▶ Extract:
--

The Vancouver Canucks pushed the New York Rangers to a decisive seventh game for the Stanley Cup

It was anarchy, British Columbia-style. The streets of downtown Vancouver were choked with cars full of horn-honking revelers waving white towels and inching along in giddy gridlock. Imparting a formal air to the uprising was a gaggle of college women in ball gowns who, having ditched the graduation party at their hotel, minced in high heels down West Georgia Street chanting, "Rangers suck!" At the corner of Hornby and Robson, constable Pat Smith, ostensibly directing traffic, high-fived passersby.

That the celebrators' team, the Vancouver Canucks, had yet to beat the New York Rangers for the Stanley Cup concerned these people not at all. It was Saturday night, and after trailing in a series three games to one for the second time in these playoffs, their beloved Canucks had once again risen from the dead to force a seventh game.

They knew that, going into Madison Square Garden on Tuesday, the Canucks had far less to lose than the Rangers, just as they knew the answer to the riddle: When is the home-ice advantage a disadvantage? A: When you are the Rangers, cursed and Cupless, lo, these 54 years and coming home to play for the grail against a younger, fresher foe.

This series had had the look of a five-gamer a week earlier. After winning three of the first four games, New York was expected to squeeze the remaining breath from its dispirited opponent at the Garden in Game 5 last Thursday. Preparations were made for a metropolis-wide bash: David Letterman planned to have all the Rangers on his show; Mayor Rudy Giuliani invited the team to Gracie Mansion for a victory barbecue. The city's tabloids also found themselves caught up in the optimism: TONIGHT'S THE NIGHT! prophesied the front-page headline of last Thursday's New York Post; its back page blared THE CUP STOPS HERE.

--

▶ Dataset extract:
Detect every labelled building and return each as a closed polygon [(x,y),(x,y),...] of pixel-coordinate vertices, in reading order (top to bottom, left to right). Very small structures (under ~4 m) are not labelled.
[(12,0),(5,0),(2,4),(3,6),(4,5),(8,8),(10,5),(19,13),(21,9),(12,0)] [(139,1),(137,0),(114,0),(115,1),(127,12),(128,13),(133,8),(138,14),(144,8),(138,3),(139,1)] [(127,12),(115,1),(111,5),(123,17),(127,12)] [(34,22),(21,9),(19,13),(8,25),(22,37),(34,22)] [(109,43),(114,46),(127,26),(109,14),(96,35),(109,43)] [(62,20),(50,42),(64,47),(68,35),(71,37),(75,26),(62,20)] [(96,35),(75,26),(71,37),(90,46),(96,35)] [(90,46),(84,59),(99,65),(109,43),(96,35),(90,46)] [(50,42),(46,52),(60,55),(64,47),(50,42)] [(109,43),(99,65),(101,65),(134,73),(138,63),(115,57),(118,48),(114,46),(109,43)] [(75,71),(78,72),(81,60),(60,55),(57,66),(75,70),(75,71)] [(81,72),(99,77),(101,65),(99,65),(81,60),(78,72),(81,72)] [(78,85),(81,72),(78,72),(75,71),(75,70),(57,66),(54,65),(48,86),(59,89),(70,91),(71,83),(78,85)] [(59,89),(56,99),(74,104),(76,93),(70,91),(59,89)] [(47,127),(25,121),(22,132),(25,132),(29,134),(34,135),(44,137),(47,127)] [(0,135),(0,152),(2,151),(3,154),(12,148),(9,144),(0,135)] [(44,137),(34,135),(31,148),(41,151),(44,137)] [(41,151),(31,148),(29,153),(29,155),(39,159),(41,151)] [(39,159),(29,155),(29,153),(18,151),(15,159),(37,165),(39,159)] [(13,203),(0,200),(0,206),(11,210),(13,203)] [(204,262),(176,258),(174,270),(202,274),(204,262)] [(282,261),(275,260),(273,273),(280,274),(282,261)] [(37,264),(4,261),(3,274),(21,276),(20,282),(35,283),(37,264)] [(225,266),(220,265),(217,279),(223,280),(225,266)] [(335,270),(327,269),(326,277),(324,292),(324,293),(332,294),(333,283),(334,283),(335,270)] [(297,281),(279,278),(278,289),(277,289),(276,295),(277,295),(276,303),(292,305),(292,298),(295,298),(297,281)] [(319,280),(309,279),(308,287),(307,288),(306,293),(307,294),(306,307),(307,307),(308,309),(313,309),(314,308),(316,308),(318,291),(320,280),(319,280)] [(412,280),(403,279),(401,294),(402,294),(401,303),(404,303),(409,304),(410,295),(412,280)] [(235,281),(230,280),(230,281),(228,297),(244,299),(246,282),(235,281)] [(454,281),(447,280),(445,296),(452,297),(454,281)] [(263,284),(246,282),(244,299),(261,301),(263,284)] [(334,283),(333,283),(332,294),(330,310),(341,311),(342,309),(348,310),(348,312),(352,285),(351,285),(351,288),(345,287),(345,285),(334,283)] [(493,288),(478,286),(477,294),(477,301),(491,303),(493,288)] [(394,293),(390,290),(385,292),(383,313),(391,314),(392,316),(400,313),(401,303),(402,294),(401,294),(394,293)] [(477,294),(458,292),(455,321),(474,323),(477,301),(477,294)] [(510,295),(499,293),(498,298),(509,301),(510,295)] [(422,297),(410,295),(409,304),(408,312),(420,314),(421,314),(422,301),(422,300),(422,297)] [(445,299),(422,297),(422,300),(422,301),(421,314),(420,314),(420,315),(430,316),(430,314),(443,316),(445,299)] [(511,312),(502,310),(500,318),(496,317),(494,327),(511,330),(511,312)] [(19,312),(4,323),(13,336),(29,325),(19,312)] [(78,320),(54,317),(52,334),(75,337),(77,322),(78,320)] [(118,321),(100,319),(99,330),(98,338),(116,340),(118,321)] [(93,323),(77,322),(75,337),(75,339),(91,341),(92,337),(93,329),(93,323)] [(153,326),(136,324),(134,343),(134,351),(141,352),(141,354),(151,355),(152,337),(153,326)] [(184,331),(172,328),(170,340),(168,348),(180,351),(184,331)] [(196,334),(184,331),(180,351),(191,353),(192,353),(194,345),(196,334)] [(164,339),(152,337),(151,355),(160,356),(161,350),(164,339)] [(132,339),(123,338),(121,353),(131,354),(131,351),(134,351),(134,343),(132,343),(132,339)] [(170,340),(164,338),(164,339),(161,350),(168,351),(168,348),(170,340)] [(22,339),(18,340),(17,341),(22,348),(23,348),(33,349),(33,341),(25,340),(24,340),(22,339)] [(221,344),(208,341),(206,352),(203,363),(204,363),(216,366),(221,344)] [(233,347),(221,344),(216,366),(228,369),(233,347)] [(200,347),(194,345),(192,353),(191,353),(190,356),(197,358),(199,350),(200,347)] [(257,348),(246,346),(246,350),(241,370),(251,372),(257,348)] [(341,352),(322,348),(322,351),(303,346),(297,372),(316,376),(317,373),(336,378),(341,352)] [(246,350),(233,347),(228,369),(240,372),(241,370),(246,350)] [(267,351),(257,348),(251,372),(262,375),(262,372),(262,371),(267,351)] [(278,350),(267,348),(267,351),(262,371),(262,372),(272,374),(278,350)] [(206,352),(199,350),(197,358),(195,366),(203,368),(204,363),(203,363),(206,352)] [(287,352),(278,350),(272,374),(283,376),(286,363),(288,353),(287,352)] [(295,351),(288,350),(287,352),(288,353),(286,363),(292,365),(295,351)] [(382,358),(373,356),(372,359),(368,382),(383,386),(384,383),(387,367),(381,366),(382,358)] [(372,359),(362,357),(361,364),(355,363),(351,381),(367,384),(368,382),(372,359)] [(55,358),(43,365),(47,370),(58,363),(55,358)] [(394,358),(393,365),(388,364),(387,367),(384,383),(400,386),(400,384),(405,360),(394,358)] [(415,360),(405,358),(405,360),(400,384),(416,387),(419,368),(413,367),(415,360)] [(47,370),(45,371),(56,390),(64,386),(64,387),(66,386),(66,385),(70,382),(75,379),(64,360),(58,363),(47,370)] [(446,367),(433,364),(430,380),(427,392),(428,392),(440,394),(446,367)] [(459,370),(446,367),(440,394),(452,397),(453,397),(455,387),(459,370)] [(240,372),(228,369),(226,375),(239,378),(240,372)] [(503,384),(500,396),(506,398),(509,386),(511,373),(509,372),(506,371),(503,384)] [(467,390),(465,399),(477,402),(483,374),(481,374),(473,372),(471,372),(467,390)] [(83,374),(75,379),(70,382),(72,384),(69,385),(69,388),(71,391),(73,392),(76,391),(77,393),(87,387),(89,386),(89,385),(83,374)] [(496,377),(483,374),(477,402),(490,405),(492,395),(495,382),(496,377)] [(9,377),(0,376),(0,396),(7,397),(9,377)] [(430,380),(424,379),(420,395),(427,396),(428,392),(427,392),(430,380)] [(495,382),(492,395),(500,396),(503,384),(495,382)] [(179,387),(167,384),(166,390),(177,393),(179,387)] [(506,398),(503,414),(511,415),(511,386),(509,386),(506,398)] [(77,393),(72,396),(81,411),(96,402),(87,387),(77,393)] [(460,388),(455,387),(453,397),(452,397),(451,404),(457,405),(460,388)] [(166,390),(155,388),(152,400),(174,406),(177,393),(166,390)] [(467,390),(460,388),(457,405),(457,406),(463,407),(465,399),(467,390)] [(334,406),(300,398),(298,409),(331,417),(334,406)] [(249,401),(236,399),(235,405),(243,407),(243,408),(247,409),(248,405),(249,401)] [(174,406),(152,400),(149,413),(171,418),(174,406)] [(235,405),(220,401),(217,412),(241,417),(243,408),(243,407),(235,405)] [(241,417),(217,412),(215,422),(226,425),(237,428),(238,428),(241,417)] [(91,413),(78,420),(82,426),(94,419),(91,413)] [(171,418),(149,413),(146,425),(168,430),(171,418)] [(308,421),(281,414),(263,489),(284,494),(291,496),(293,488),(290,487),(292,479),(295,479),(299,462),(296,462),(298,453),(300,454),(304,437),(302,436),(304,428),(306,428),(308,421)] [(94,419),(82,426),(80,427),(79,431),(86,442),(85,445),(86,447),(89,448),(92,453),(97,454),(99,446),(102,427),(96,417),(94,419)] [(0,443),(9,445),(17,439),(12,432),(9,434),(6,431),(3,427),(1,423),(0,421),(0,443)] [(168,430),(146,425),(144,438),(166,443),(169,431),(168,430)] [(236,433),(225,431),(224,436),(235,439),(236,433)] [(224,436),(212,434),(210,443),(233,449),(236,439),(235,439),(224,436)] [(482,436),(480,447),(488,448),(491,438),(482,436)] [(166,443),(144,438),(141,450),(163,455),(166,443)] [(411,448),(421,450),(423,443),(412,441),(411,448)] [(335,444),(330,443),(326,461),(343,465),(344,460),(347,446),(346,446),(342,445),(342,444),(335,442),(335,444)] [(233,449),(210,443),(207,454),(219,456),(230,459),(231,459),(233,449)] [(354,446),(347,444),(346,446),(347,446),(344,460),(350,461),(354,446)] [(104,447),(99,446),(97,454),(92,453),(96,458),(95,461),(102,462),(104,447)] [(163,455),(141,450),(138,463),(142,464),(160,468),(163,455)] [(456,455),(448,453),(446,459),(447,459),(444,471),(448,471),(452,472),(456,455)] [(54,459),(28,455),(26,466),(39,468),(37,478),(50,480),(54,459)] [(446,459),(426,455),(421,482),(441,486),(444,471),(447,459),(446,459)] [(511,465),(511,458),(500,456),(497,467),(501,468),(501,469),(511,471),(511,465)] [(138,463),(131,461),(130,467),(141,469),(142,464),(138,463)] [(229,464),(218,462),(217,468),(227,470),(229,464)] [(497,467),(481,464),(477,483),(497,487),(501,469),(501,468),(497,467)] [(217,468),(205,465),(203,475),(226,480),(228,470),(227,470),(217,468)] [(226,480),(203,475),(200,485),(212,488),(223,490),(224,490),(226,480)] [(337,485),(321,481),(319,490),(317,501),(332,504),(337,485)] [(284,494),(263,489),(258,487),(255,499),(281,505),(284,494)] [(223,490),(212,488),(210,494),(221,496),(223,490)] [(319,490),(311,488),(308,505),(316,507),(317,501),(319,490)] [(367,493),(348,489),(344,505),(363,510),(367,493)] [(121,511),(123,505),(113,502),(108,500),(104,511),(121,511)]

--

▶ Exercise task A: Write out, word for word, the stretch of the Stanley Cup article from "It was anarchy, British" through "traffic, high-fived passersby.".
▶ Exercise task B: Recast the paragraph of the Stanley Cup article that opens "This series had had the look" as a short bulleted list that keeps its main facts.
The data above plays no part in this exercise.

▶ Complete response A:
It was anarchy, British Columbia-style. The streets of downtown Vancouver were choked with cars full of horn-honking revelers waving white towels and inching along in giddy gridlock. Imparting a formal air to the uprising was a gaggle of college women in ball gowns who, having ditched the graduation party at their hotel, minced in high heels down West Georgia Street chanting, "Rangers suck!" At the corner of Hornby and Robson, constable Pat Smith, ostensibly directing traffic, high-fived passersby.

▶ Complete response B:
- A week earlier, the series looked likely to end in five games.
- New York had won three of the first four games and was expected to finish off its dispirited opponent at the Garden in Game 5 last Thursday.
- The city prepared a big celebration: David Letterman planned to have all the Rangers on his show, and Mayor Rudy Giuliani invited the team to Gracie Mansion for a victory barbecue.
- The tabloids shared the optimism. That Thursday's New York Post ran "TONIGHT'S THE NIGHT!" on its front page and "THE CUP STOPS HERE" on its back page.